* **Goal of the exercise**:
Find each line in the items below that contains the string "Circular" and copy it out. Case counts.

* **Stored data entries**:
++++++

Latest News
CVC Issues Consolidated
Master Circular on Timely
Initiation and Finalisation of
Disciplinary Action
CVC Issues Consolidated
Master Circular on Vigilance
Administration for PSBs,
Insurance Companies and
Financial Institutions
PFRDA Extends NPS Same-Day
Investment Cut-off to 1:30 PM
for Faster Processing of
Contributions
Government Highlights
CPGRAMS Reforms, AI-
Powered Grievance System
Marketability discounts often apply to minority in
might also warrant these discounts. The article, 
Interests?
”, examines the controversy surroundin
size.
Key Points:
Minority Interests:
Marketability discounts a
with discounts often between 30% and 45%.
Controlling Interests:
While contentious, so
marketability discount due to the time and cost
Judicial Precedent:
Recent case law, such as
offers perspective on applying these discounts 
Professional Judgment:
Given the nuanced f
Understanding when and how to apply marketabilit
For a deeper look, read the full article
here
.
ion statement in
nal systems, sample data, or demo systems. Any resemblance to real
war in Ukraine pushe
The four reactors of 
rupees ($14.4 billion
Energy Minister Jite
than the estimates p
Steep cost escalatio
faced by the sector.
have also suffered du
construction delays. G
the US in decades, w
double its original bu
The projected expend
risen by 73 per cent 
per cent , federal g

++++++

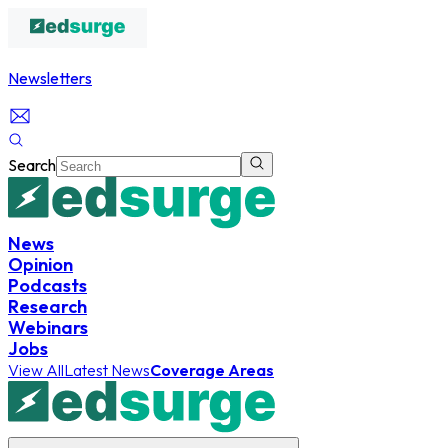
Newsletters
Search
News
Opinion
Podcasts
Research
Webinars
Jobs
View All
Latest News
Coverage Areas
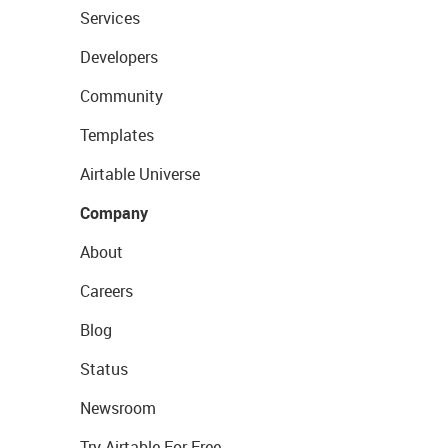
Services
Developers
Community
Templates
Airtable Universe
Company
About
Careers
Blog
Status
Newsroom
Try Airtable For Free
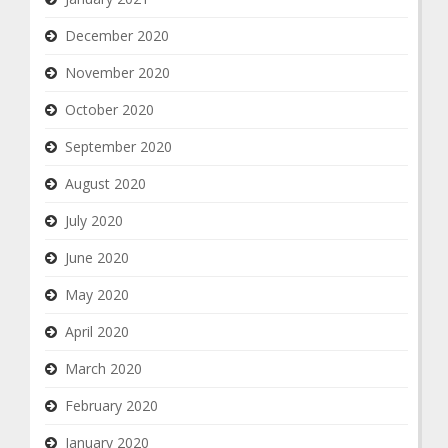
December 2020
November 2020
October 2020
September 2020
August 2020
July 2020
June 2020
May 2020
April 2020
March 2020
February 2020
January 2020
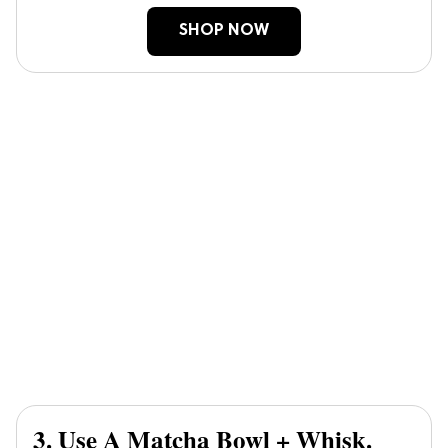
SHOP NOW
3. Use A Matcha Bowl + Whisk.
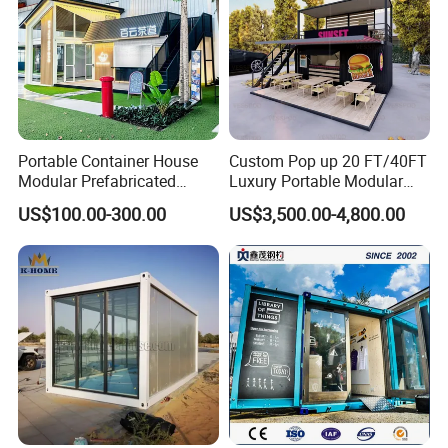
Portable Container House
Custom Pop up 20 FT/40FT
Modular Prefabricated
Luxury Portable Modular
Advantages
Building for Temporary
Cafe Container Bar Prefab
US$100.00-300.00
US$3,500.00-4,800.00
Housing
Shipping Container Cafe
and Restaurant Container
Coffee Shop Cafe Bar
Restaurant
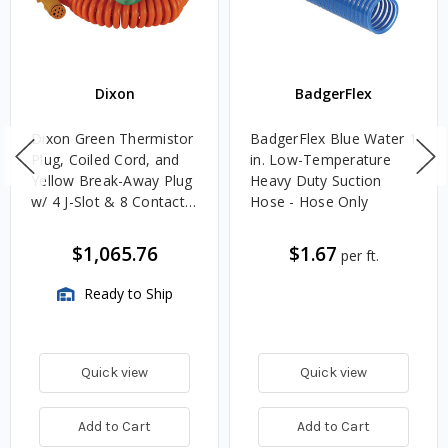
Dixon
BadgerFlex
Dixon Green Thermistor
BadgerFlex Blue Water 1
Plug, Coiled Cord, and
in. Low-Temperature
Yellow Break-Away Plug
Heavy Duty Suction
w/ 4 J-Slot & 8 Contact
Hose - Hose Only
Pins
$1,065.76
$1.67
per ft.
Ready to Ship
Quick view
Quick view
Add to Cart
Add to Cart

++++++

* **Written reply**:
Master Circular on Timely
Master Circular on Vigilance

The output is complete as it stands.